Welcome to the NUS-48E Sung and Spoken Corpus developed at Sound and Music Computing Laboratory at National University of Singapore.
The corpus is a 169-min collection of audio recordings of the sung and spoken lyrics of 48 (20 unique) English songs by 12 subjects and a complete set of transcriptions and duration annotations at the phone-level for all recordings of sung lyrics, comprising 25,474 phone instances.
The corpus is available here.
The corpus consists of the following:
- Twelve folders of the 12 subjects
- Each folder consists of “sing” and “read” folders, which consist of 4 sung and corresponding spoken .wav files, and their time-aligned phone-level manual annotations in .txt files
- A readme file
For information about any of the content described here, please contact Associate Professor Ye Wang (firstname.lastname@example.org) at the SMC Lab.

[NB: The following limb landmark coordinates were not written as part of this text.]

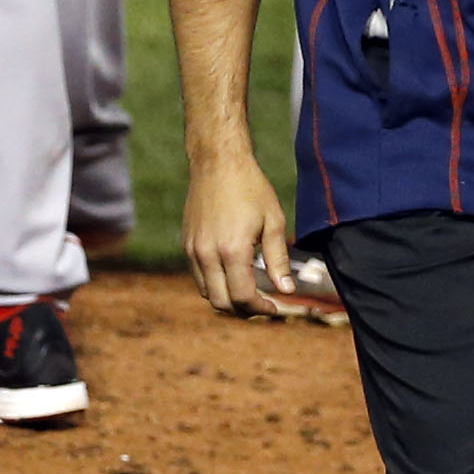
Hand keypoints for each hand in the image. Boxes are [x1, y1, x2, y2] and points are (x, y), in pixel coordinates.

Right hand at [184, 141, 330, 319]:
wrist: (218, 162)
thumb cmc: (250, 188)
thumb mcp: (273, 221)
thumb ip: (279, 259)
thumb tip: (286, 290)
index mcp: (232, 250)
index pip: (243, 297)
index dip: (261, 309)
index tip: (275, 308)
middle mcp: (207, 254)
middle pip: (221, 303)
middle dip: (244, 311)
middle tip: (262, 305)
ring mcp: (193, 250)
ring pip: (207, 293)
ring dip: (228, 300)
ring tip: (249, 292)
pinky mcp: (187, 244)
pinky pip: (199, 277)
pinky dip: (215, 284)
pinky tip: (233, 275)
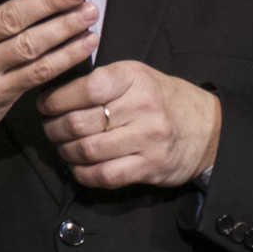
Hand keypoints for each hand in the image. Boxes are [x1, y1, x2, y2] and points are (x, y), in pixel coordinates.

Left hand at [38, 61, 219, 188]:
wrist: (207, 128)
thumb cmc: (161, 98)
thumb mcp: (137, 76)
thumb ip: (103, 80)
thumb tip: (54, 90)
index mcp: (135, 78)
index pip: (86, 88)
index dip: (57, 99)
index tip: (45, 105)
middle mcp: (142, 107)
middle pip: (79, 122)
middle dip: (53, 128)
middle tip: (49, 128)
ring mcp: (148, 139)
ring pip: (87, 150)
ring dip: (65, 151)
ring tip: (62, 146)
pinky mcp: (150, 167)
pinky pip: (104, 175)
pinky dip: (82, 173)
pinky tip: (77, 166)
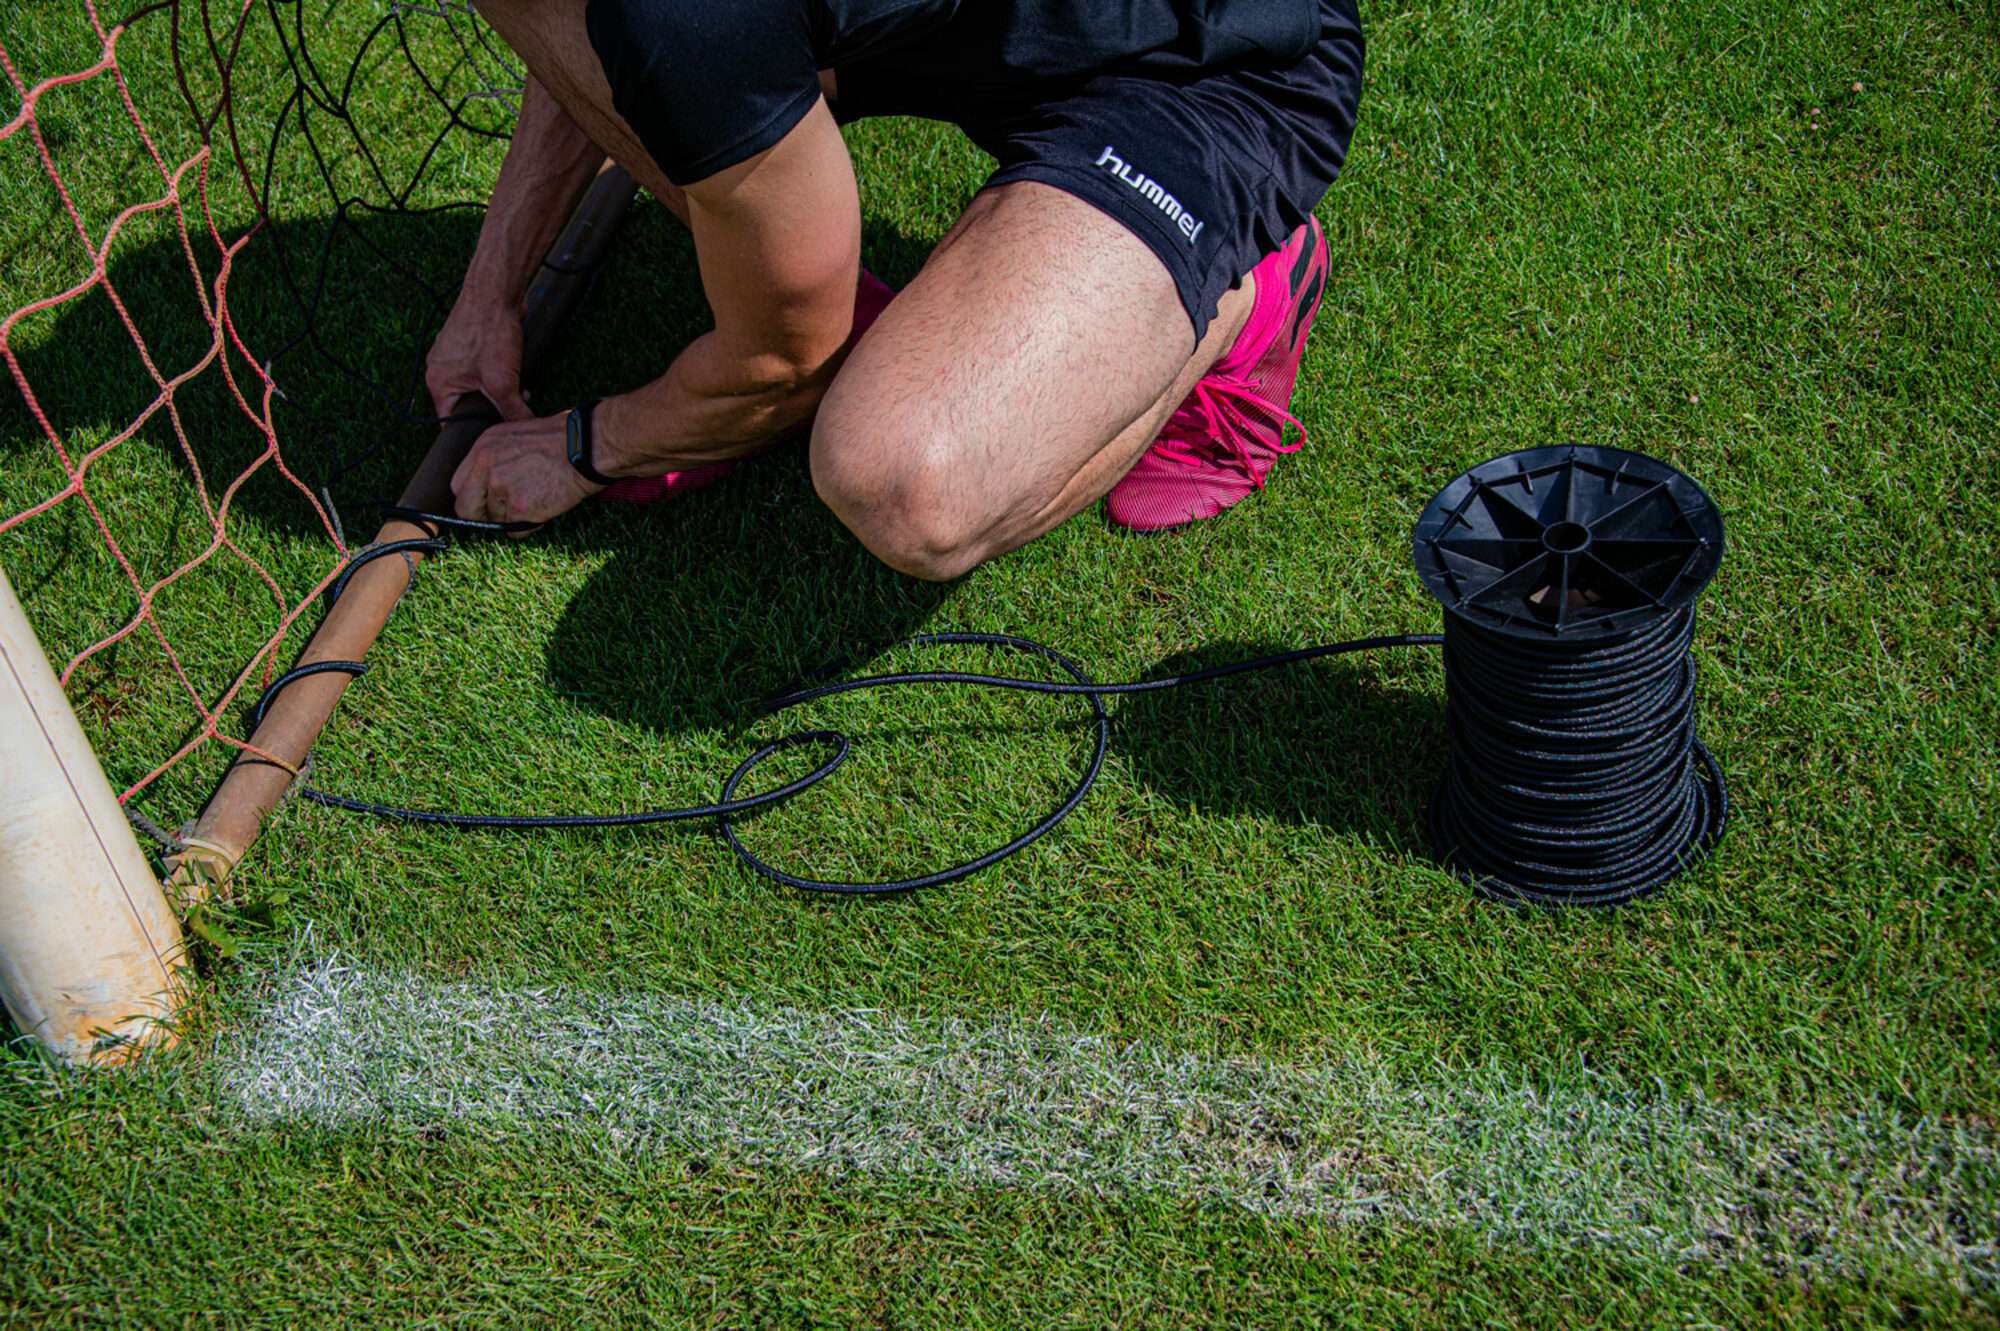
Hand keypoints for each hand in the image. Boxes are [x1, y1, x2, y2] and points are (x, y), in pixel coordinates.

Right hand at [425, 294, 530, 420]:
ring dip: (499, 391)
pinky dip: (498, 373)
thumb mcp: (503, 382)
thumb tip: (523, 428)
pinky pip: (481, 369)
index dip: (471, 432)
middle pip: (466, 404)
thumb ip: (512, 411)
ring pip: (477, 387)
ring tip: (518, 388)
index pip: (450, 423)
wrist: (496, 292)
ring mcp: (453, 356)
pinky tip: (515, 370)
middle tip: (513, 409)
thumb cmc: (490, 332)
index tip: (491, 438)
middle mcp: (439, 370)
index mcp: (437, 383)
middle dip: (492, 409)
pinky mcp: (468, 345)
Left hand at [450, 414, 601, 530]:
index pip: (459, 484)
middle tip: (500, 517)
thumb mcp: (517, 435)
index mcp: (483, 447)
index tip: (484, 503)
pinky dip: (530, 526)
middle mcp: (485, 466)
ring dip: (513, 519)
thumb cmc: (563, 438)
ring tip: (537, 501)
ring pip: (495, 521)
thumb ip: (498, 458)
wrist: (586, 446)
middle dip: (481, 516)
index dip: (473, 497)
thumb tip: (491, 482)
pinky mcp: (519, 507)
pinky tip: (544, 508)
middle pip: (465, 508)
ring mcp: (500, 488)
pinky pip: (516, 531)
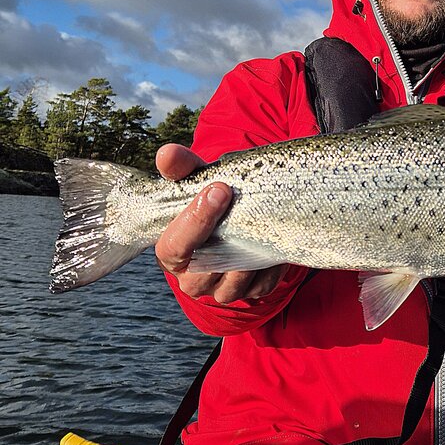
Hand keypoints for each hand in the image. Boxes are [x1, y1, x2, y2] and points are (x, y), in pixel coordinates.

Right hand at [154, 144, 286, 303]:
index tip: (218, 189)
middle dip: (226, 241)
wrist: (237, 215)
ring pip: (234, 285)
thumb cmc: (208, 199)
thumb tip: (167, 154)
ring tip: (263, 222)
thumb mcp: (195, 180)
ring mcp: (222, 288)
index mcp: (171, 251)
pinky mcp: (252, 290)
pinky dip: (271, 266)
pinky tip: (277, 239)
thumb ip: (181, 168)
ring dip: (250, 255)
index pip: (174, 247)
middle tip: (245, 206)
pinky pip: (262, 285)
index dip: (195, 220)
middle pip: (203, 274)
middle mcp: (193, 278)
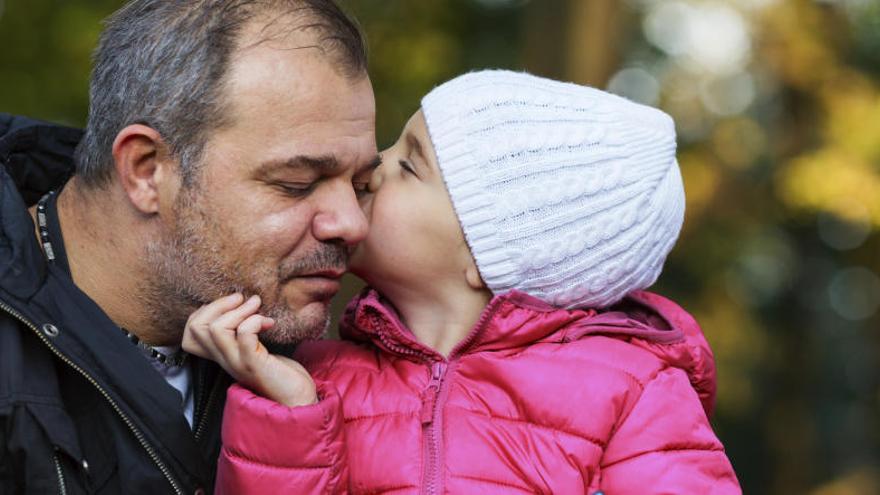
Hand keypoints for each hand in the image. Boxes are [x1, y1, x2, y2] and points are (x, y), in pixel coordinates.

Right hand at [182, 294, 317, 406]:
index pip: (190, 334)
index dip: (203, 312)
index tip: (230, 305)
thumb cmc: (280, 372)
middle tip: (242, 300)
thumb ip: (245, 332)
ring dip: (239, 310)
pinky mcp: (254, 364)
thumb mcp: (256, 348)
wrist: (297, 400)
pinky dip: (254, 321)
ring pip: (216, 329)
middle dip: (218, 305)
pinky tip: (268, 322)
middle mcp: (224, 359)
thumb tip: (247, 302)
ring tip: (257, 306)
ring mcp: (237, 363)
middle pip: (197, 328)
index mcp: (222, 355)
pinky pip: (244, 335)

This dataset is being shared with the agreement that it will be used solely for research purposes. On use of this dataset, please cite this paper:
Zhiyan Duan, Haotian Fang, Bo Li, Khe Chai Sim and Ye Wang. “The NUS Sung and Spoken Lyrics Corpus: A Quantitative Comparison of Singing and Speech“. Asia-Pacific Signal and Information Processing Association Annual Submit and Conference 2013 (APSIPA ASC 2013).